Parece evidente que, con estas disparatadas medidas, las autoridades públicas no buscan sino nuevos medios para satisfacer su voracidad fiscal mediante nuevas tasas y multas. Con todo, y aun concediendo que fuese una inédita preocupación gubernamental por el ahorro lo que las motiva (algo que, por cierto, no parece compartir el keynesiano secretario de Estado de Economía) habría que señalar que, con ellas, el Ejecutivo invade esferas que no le competen. Y es que, salvo que queramos avanzar a pasos agigantados por el camino de la servidumbre, a quien le corresponde decidir qué debe hacer el ciudadano con su renta disponible, en qué gastarla y cuánto ahorrar es al propio ciudadano. Ese es un derecho de toda persona tanto como es un deber de las administraciones públicas hacer un uso austero y eficiente de los recursos que extraen del contribuyente.

Si tanto le preocupa al Gobierno el ahorro en energía, en lugar de disparatadas y liberticidas medidas de racionamiento, que empiece por liberalizar el modelo energético; pues ahora impone barreras a ciertas formas de producción de energía, como la nuclear, y fija los precios, distorsionando su irremplazable función de informarnos de su demanda y escasez relativa.
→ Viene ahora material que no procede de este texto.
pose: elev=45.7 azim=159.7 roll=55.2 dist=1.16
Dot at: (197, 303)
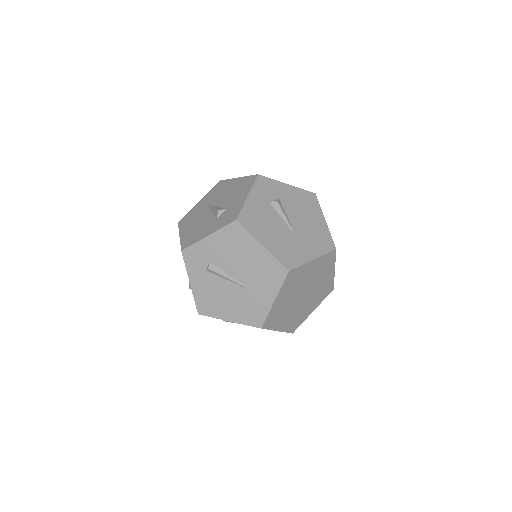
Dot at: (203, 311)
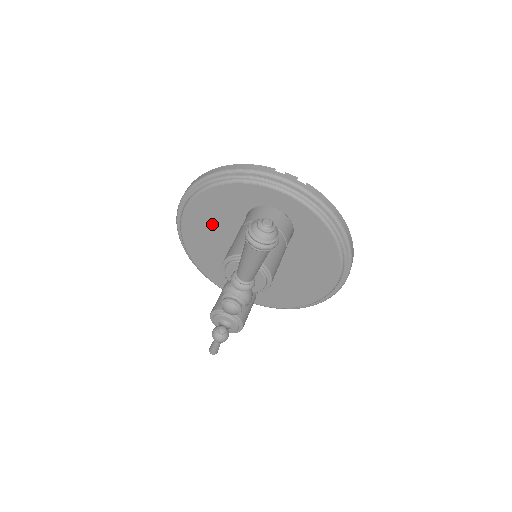
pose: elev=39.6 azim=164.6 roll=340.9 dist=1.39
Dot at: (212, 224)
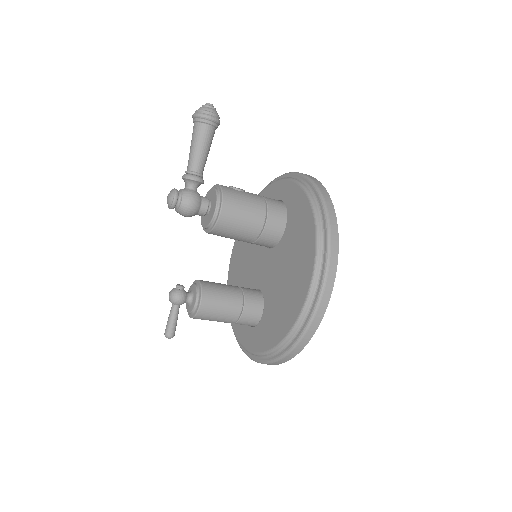
Dot at: (245, 247)
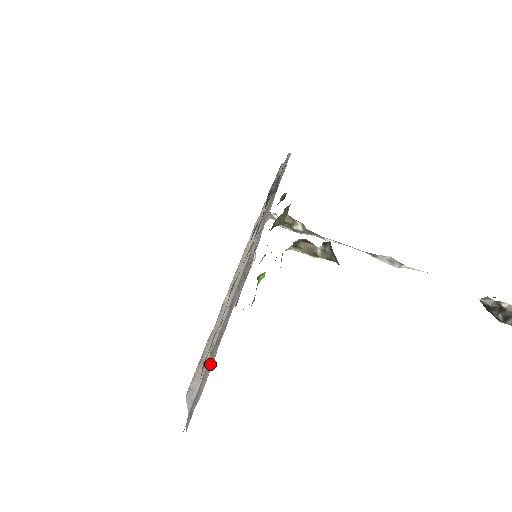
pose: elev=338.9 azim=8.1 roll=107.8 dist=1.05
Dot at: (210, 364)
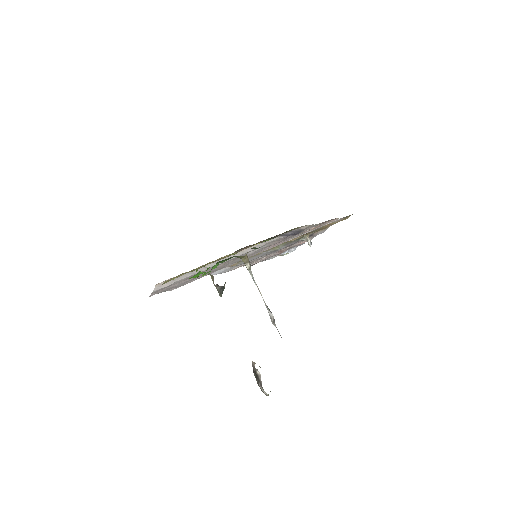
Dot at: (181, 282)
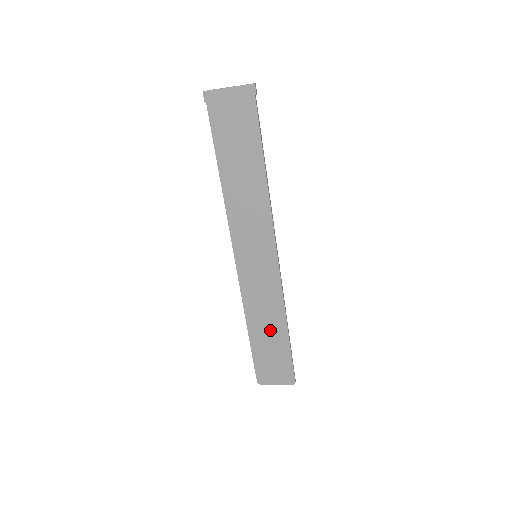
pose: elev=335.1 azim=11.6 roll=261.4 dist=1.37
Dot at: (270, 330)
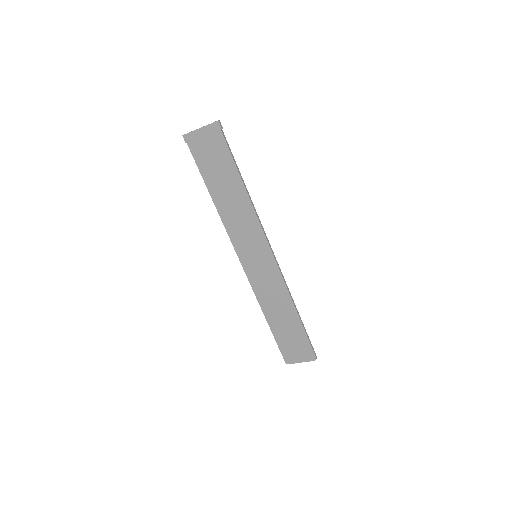
Dot at: (283, 316)
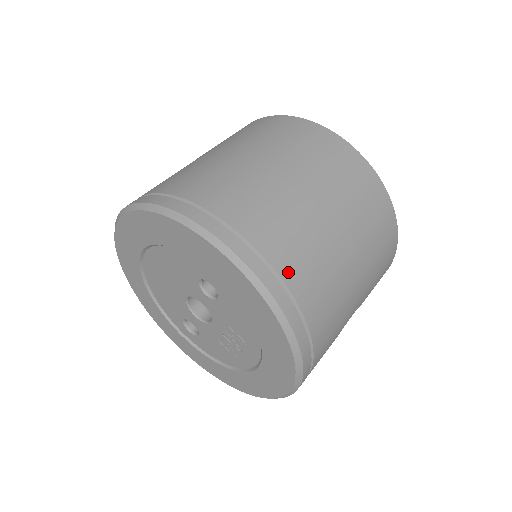
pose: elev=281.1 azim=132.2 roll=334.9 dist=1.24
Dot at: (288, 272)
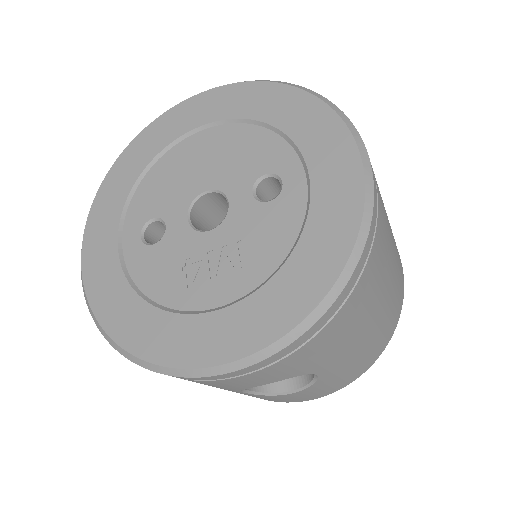
Dot at: (379, 228)
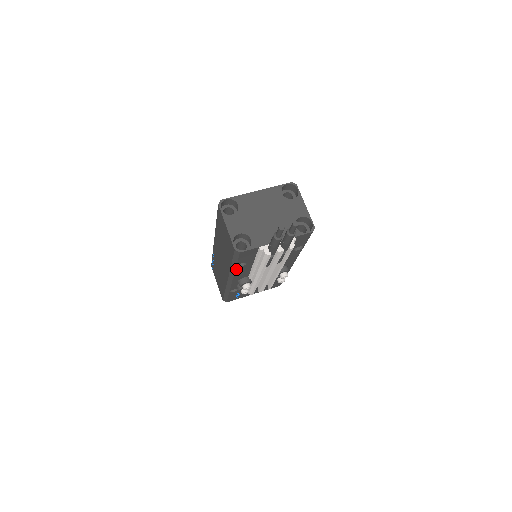
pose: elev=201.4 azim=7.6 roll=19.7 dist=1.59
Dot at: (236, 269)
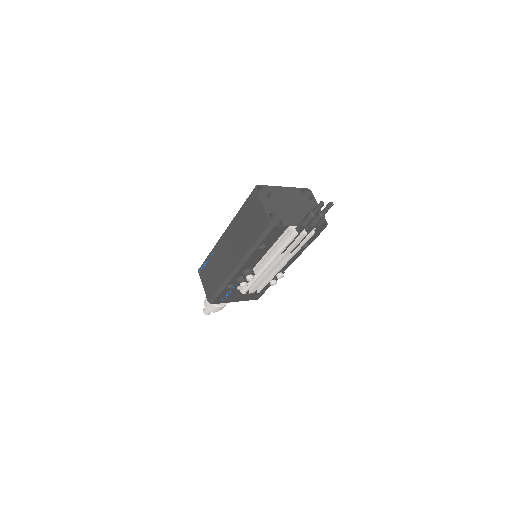
Dot at: (255, 251)
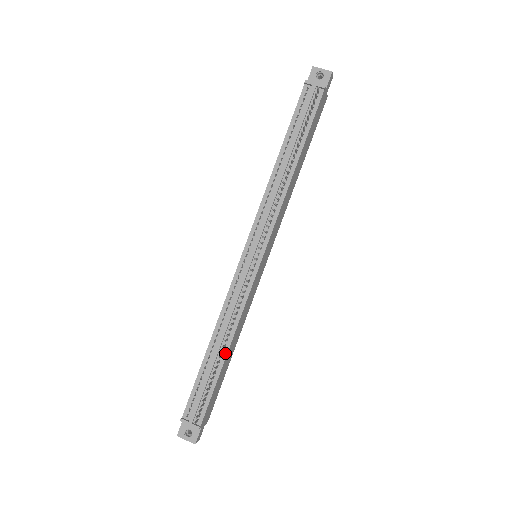
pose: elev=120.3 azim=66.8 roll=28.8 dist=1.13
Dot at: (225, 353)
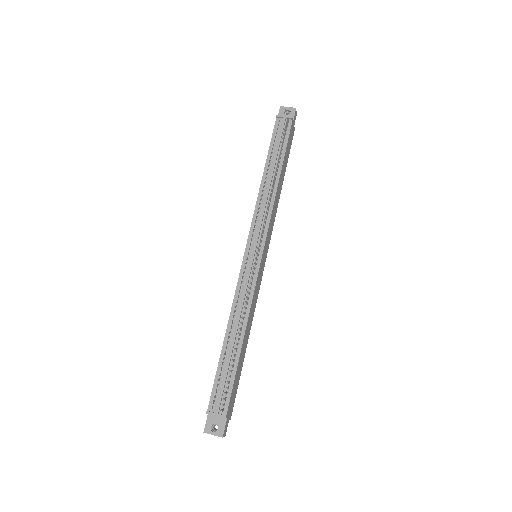
Dot at: (241, 341)
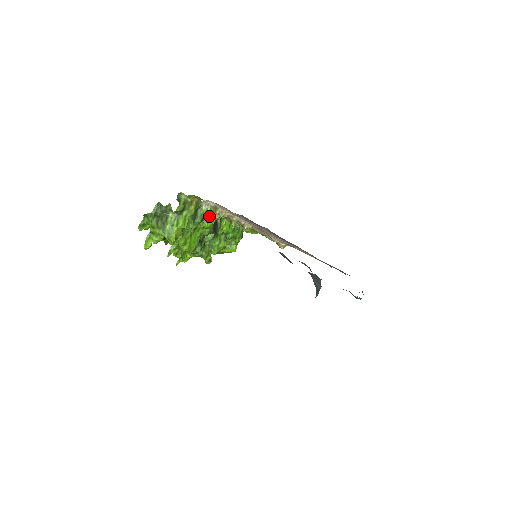
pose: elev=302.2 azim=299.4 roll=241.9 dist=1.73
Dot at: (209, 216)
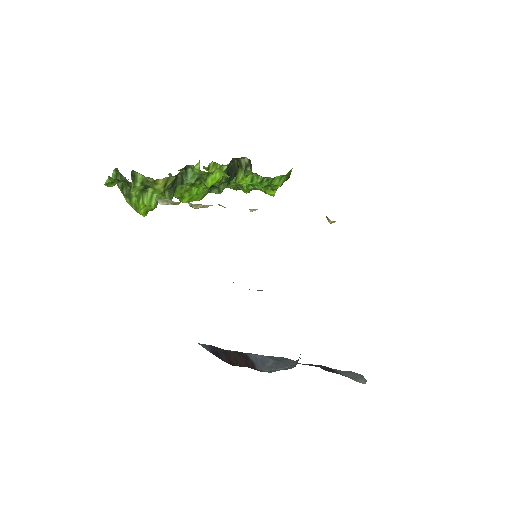
Dot at: (210, 174)
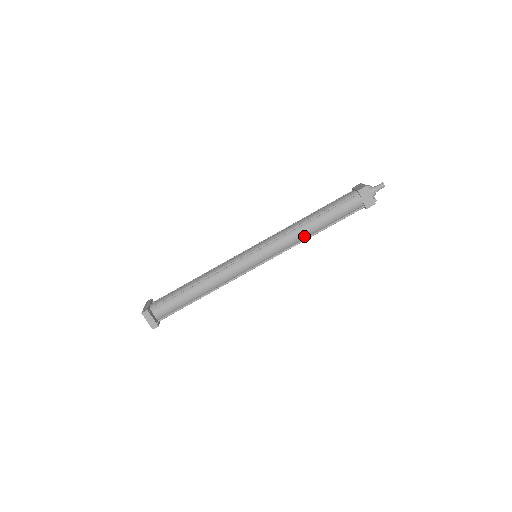
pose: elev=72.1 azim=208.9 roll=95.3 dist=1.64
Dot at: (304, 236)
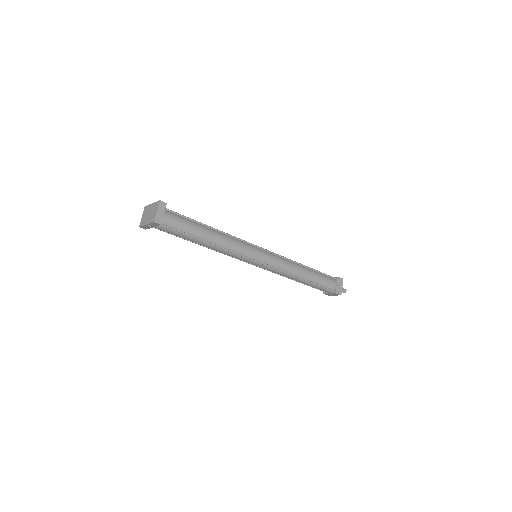
Dot at: (295, 273)
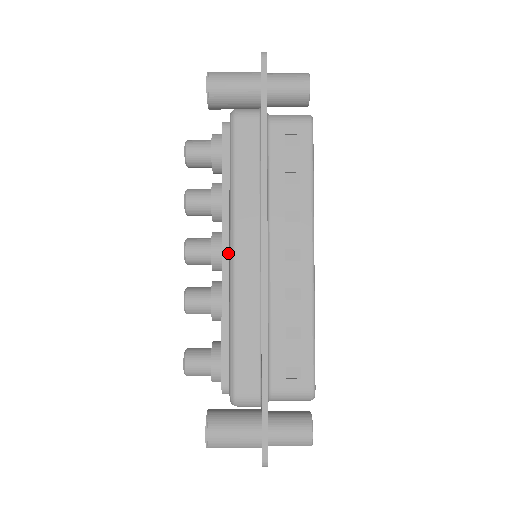
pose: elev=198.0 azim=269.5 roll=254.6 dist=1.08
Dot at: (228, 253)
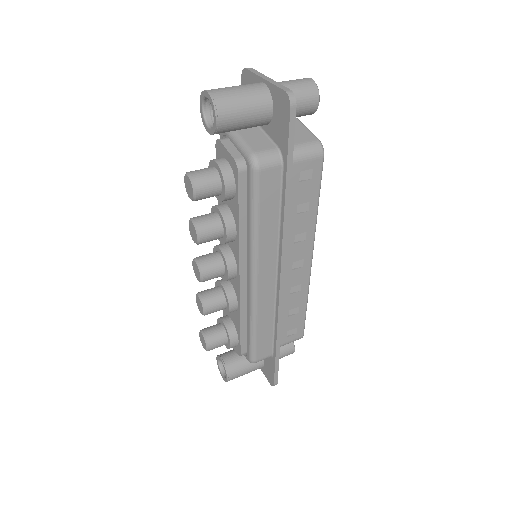
Dot at: (245, 275)
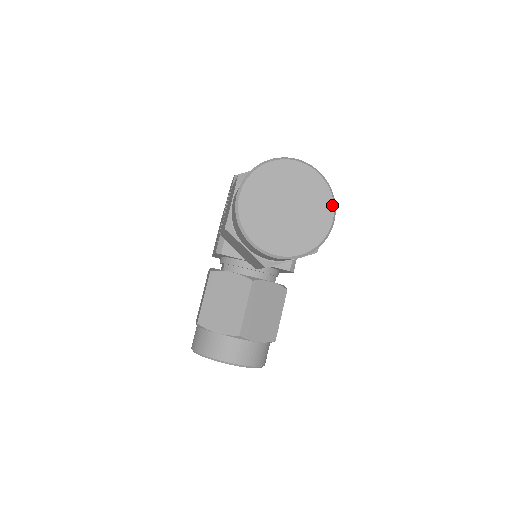
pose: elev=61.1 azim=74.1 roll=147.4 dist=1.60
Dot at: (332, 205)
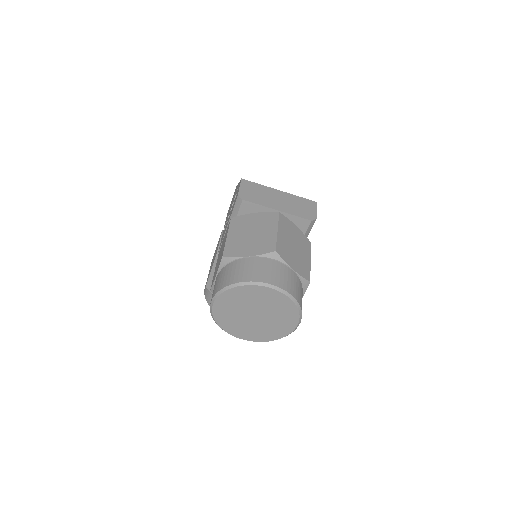
Dot at: (298, 318)
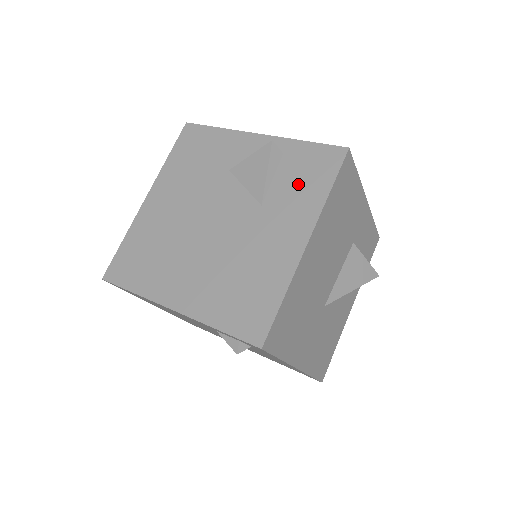
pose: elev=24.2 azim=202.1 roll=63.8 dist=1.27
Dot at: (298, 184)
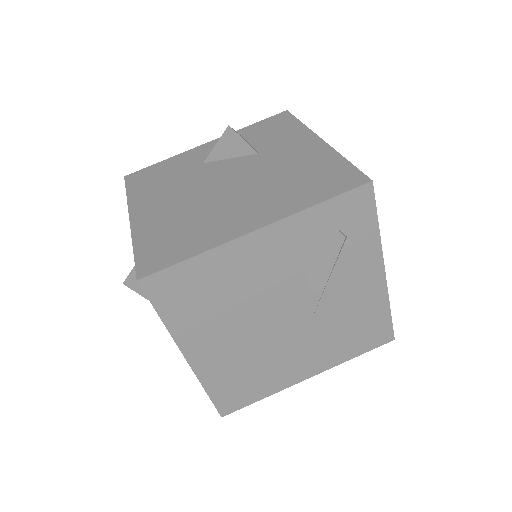
Dot at: (273, 134)
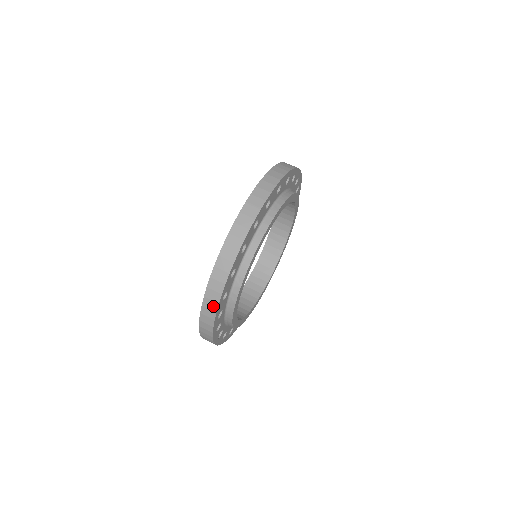
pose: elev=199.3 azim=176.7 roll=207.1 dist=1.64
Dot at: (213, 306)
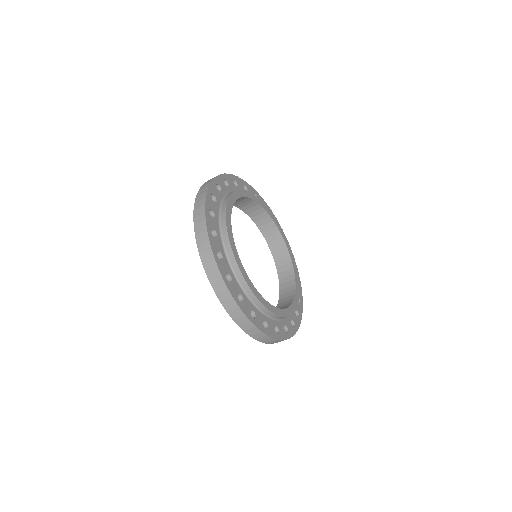
Dot at: (238, 312)
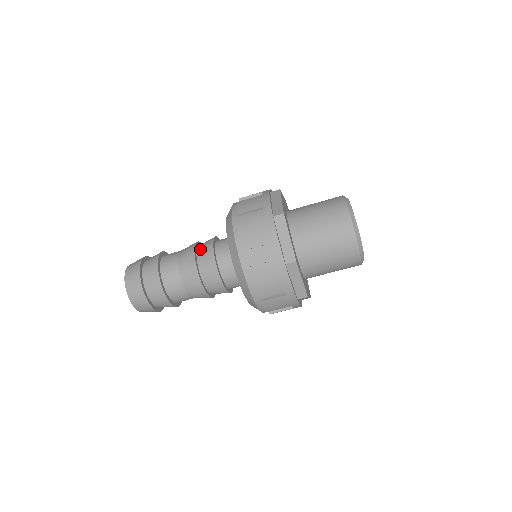
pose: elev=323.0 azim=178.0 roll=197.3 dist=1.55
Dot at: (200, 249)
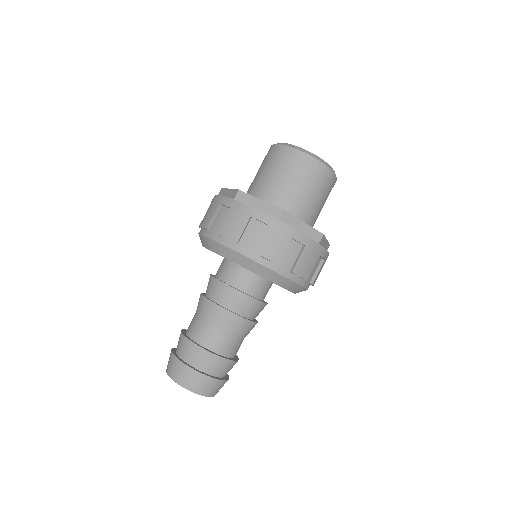
Dot at: (208, 292)
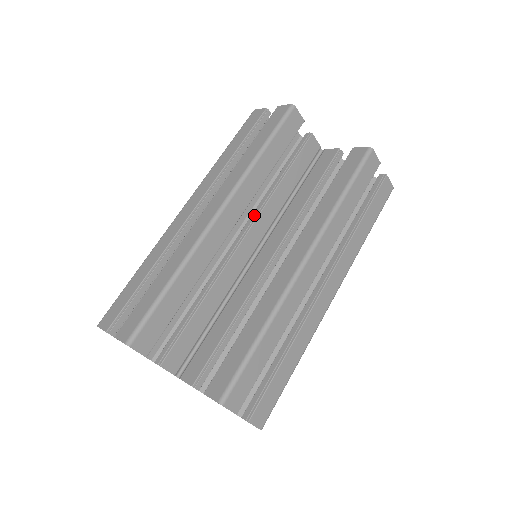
Esta nueva cantinela del ahorro es, por otra parte, tanto más insultante para el ciudadano cuando las administraciones públicas siguen gastando mucho más de lo que ingresan, como deja en evidencia sus casi cien mil millones de déficit. Aunque esta cifra, que supone un 9,2% del PIB, cumpla con la promesa que el Gobierno le hizo a Bruselas, no por ello deja de situar a España en el vagón de cola de la UE. Eso, por no hablar de que esta reducción en conjunto del déficit público se debe exclusivamente al Estado central, pues los ayuntamientos y, sobre todo y a gran distancia, las comunidades autónomas siguen incumpliendo de manera creciente sus compromisos en este terreno.

Bien está que las diversas administraciones hagan esfuerzos por un consumo más eficiente de la energía que ellas consumen, siempre y cuando no pongan en peligro al ciudadano (por ejemplo, con una reducción de la iluminación en carreteras). Pero incluso el más plausible y legítimo ahorro estatal en energía será el chocolote del loro comparado con otro tipo de despilfarro público contra el que no se quiere meter tijera.